The telescope was raised to 33km by NASA's 532,000-cubic-meter (18.8-million-cubic-foot) balloon and above circa 99.5 per cent of the Earth's atmosphere.

It spent over a month circumnavigating the globe and acquiring observations of astronomical objects.

The plan had been for the payload to transmit its data to the ground using SpaceX's Starlink constellation and the US Tracking and Data Relay Satellite System (TDRSS).

The Starlink connection borked after launch, and the TDRSS connection became unstable soon afterwards.

The boffins decided to attempt a landing on May 25 due to poor communications and concerns the balloon might be pulled away from further land crossings by weather.

The telescope was destroyed during the landing after being dragged along the ground for 3km by a parachute that failed to detach, leaving a trail of debris in its wake.

However, SuperBIT's solid-state drive was recovered intact. Still, its data was not needed thanks to the inclusion of Raspberry Pi-powered hardware in four Data Recovery System (DRS) capsules.

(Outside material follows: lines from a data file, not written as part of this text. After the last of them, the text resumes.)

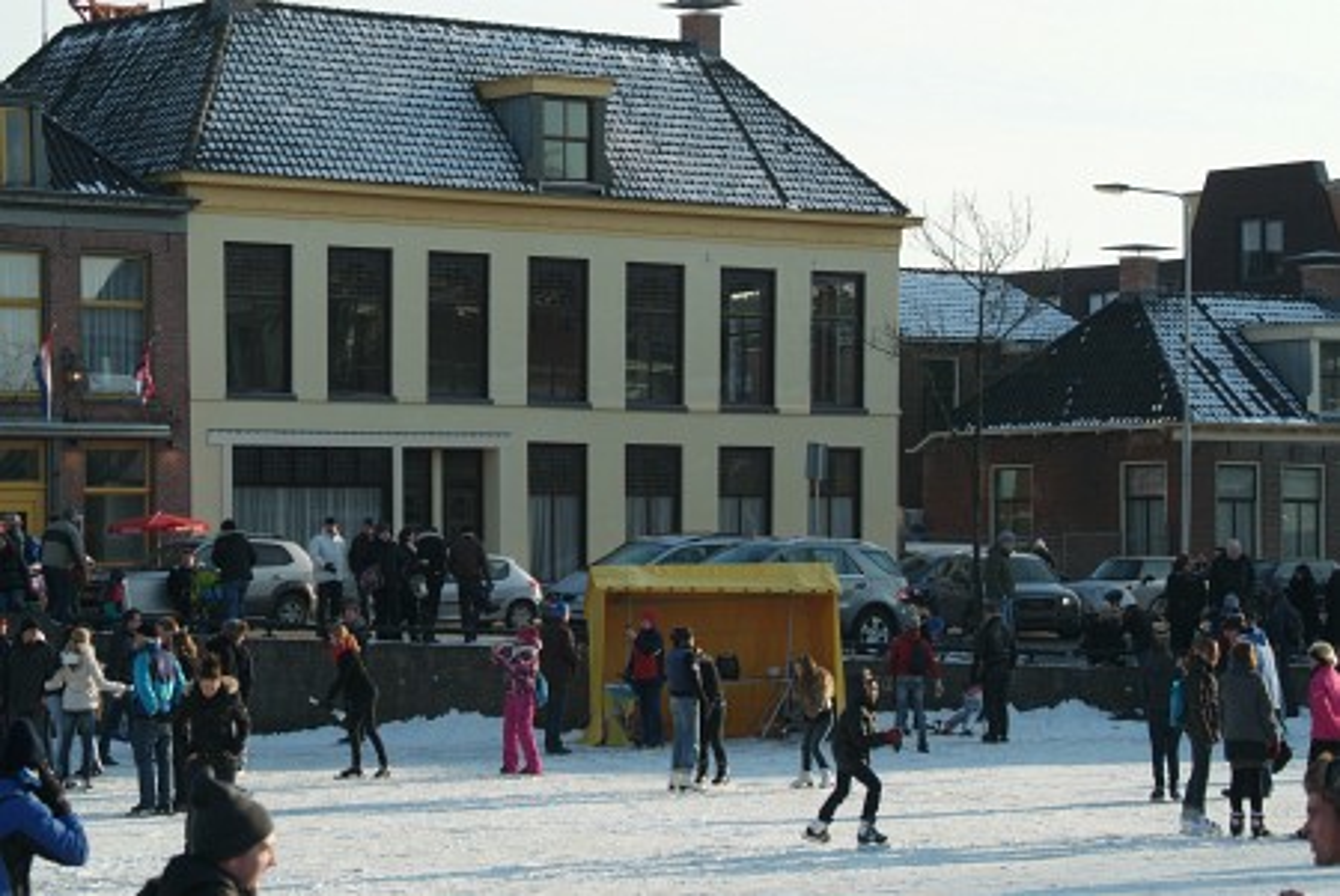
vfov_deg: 12.7
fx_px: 4024
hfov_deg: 18.9
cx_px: 670
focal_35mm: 108
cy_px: 448
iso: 200
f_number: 6.7
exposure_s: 1/350
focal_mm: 72
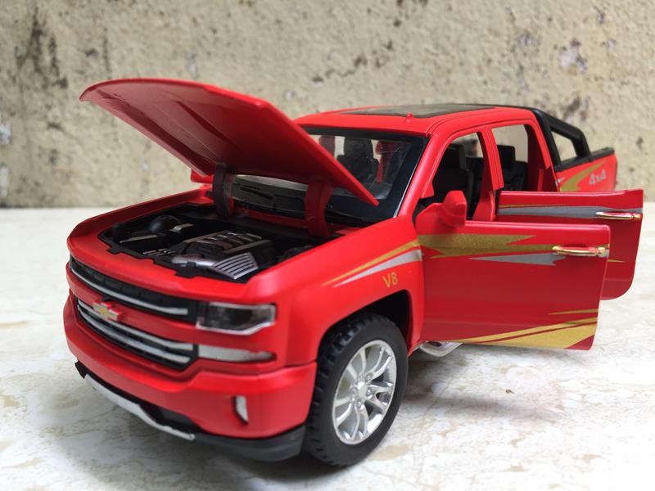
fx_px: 549
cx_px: 328
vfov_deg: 48.2
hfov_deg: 61.7
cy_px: 246
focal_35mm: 29
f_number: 2.2
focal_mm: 4.15
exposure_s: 1/100
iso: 40
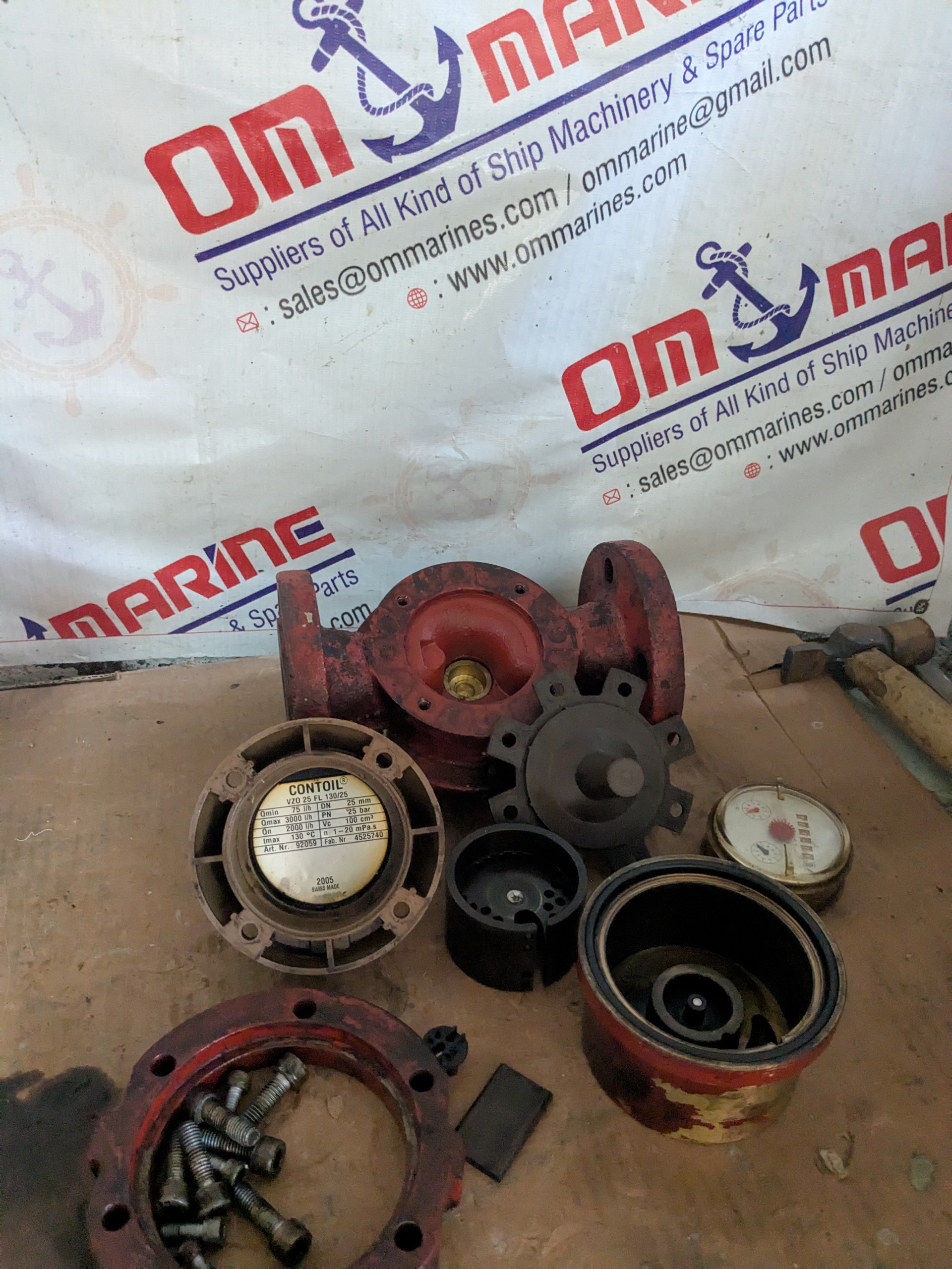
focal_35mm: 27
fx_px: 990
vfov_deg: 65.3
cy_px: 634
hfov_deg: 51.4
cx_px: 476
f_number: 1.73
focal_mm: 4.38
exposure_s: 1/99.9
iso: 1988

Each capsule included a Raspberry Pi 3B and 5TB of solid-state storage. A parachute, a Global Navigation Satellite System (GNSS) receiver, and an Iridium short-burst data transceiver were also included so the hardware could report its location to the recovery team.

The capsules were connected to the primary payload via Ethernet, and 24V DC was also available.

The plan had been to release the first DRS capsule on day 40 and another every 20 days afterwards, whenever SuperBIT passed over land. However, when it became clear that SuperBIT would have to come down on May 25, it was decided to drop two DRS capsules over Argentina's Santa Cruz Province.

Both DRS capsules released were recovered from their reported locations, and the data was fully intact. Of the unreleased DRS capsules, one failed for unknown reasons at launch -- the team speculated that perhaps a cable came loose -- but the other also contained an intact data set.